Herbert
-
- $18.99
Publisher Description
May 1992. In Russia, Boris Yeltsin is showing millions of communists the specter of capitalism. Yugoslavia is disintegrating. United Germany is uncertain about their next move, and communism is collapsing all around. And in a corner of old Calcutta, Herbert Sarkar, sole proprietor of a company that delivers messages from the dead, decides to give up the ghost. Decides to give up his aunt and uncle, his friends and foes, his fondness for kites, his aching heart that broke for Buki, his top terrace from where he stared up at the sky, his Ulster overcoat with buttons like big black medals, his notebook full of poems, his Park Street every evening when the sun goes down, his memory of a Russian girl running across the great black earth as the soldiers lift their guns and get ready to fire, his fairy who beat her wings against his window and filled his room with blue light .

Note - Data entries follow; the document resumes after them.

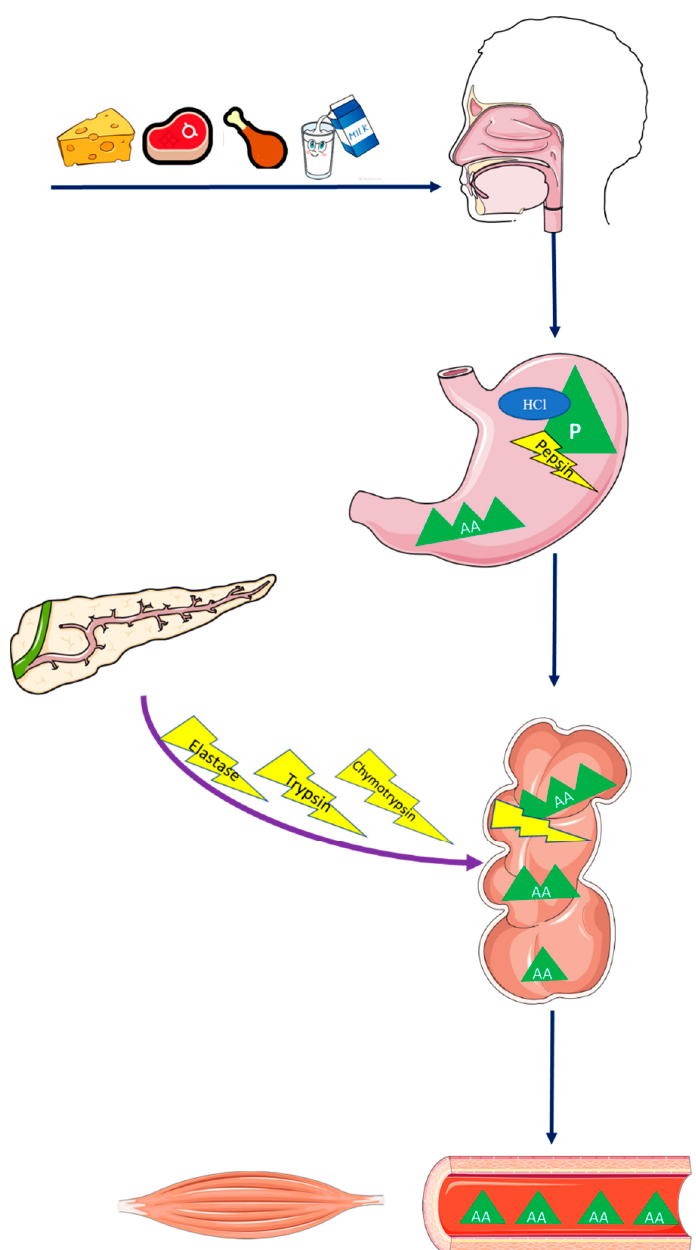
Figure 1. Protein absorption and digestion. Abbreviations: AA, amino acid; HCl, hydrochloric acid; P, protein.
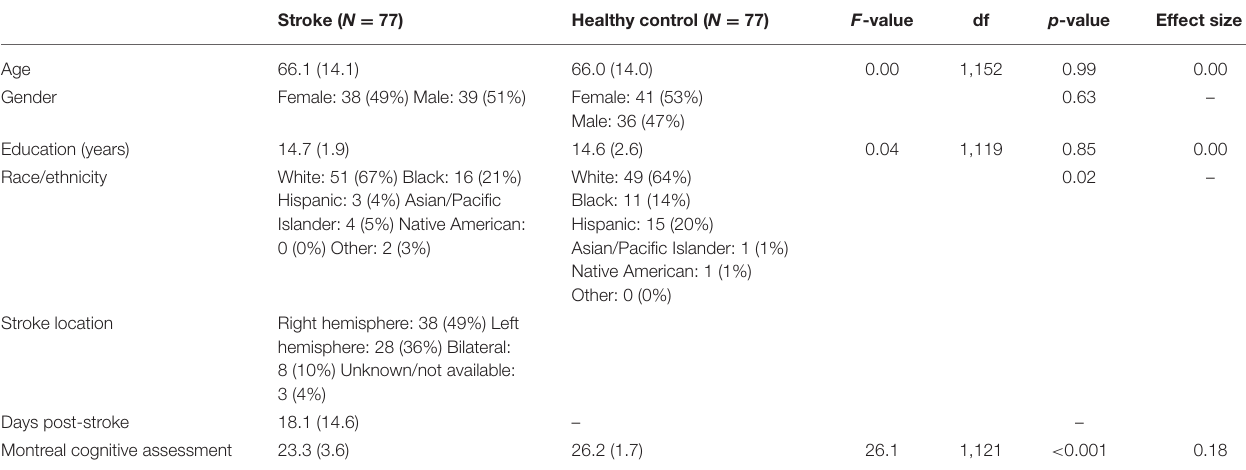
TABLE 1 | Demographic and clinical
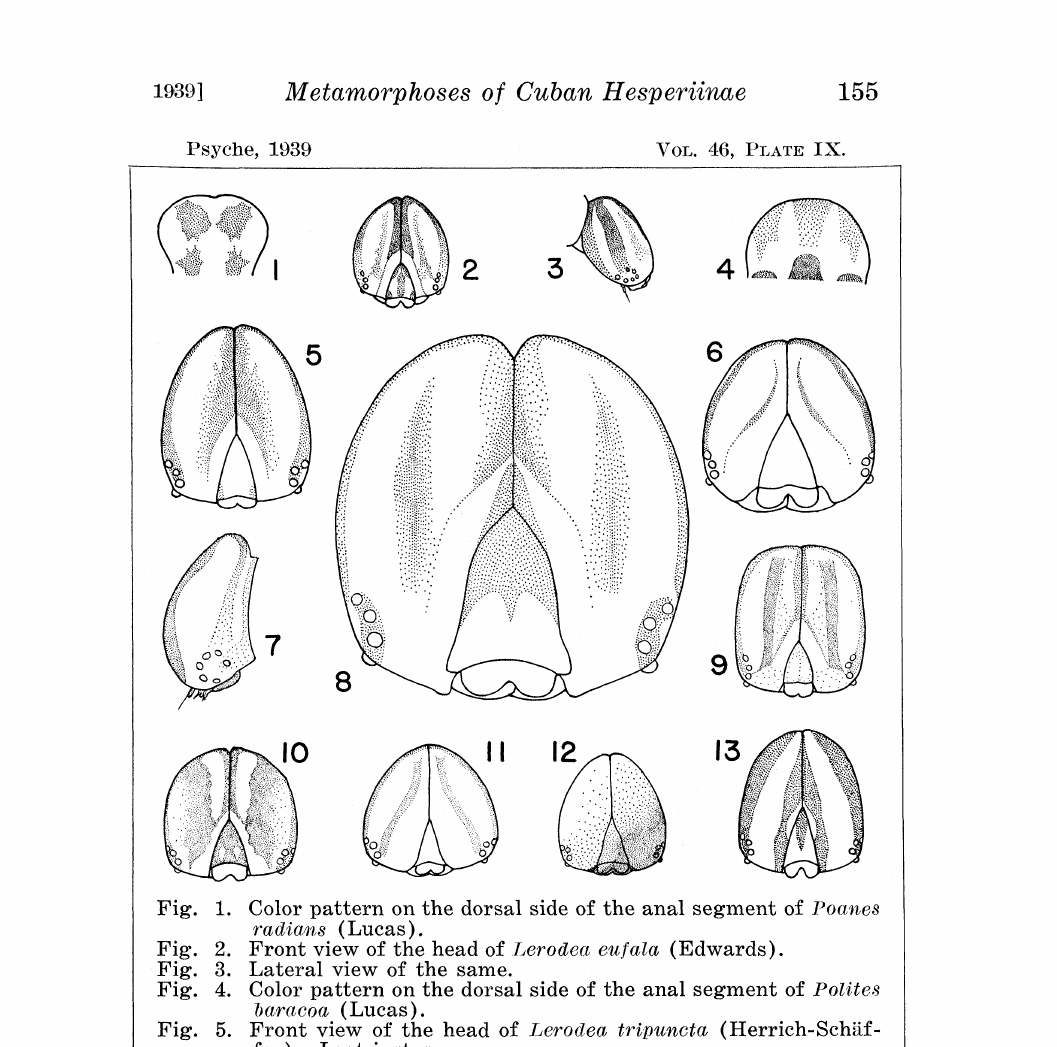
Color pattern on the dorsal side of the anal segment of Poanes radians Lucas Front view of the head of Lerodea e.ufala (Edwards). Lateral view of the same. Color pattern on the dorsal side of the anal segment of Polites baracoa (Lucas). Front view of the head of Lerodea trpuncta (Herrich-Schiif- fer). Last instar. Front view of the head of t’renes nero sylvicola (Herrich- Schffer) Fourth instar. Lateral view of the head of Poanes radians (Lucas). Fourth instar. Front view of the head of .Prenes n.yctelius co.sciwia, (Herrich- Sch:iffer) Last instar. Front view of the head of Poanes radians (Lucas). Fourth instar. Front view of the head of .Polites baracoa (Lucas). Fourth instar. Front view of the head of Prenvs nero sylvicola (Herrich- Schiffer) Third instar. Front view of the head of Hylephila phyleus (Drury). Fig. 12. Front view of the head of Catia misera (Lucas). Fourth Fig. 13.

Surreal, haunting, painful, beautiful and astonishing in turn, and sweeping us along from Herbert’s early orphan years to the tumultuous Naxalite times of the 1970s to the explosive events after his death, Bhattacharya’s groundbreaking novel is now available in a daring new translation and holds up before us both a fascinating character and a plaintive city.
PUBLISHERS WEEKLY
This nimble novel from Bhattacharya (1948 2014), his first translated into English, follows a young man in Calcutta who claims he can communicate with the dead. Readers know in the first chapter that Harbart has killed himself, and the reasons why unfold over the course of the book. Harbart, whose parents died when he was young and who has been largely ignored by his other family members, becomes close with his cousin Binu until Binu is shot and killed by the police. Soon after, Harbart has a vivid dream in which Binu speaks to him and reveals the location of his secret diary. This moment convinces Harbart of his ability to channel the dead, and soon others from around the world are visiting Harbart to communicate with deceased loved ones. Eventually, Harbart receives a letter that leads to his downfall, but the narrative has one final surprise up its sleeve in its closing pages. Bhattacharya's slippery narrative slithers forward and sideways through time, and is complemented by the clever, often coarse prose ("Harbart saw that he was kneeling before ten enormous toenails growing out of someone's two enormous feet"), resulting in an acute, idiosyncratic reading experience.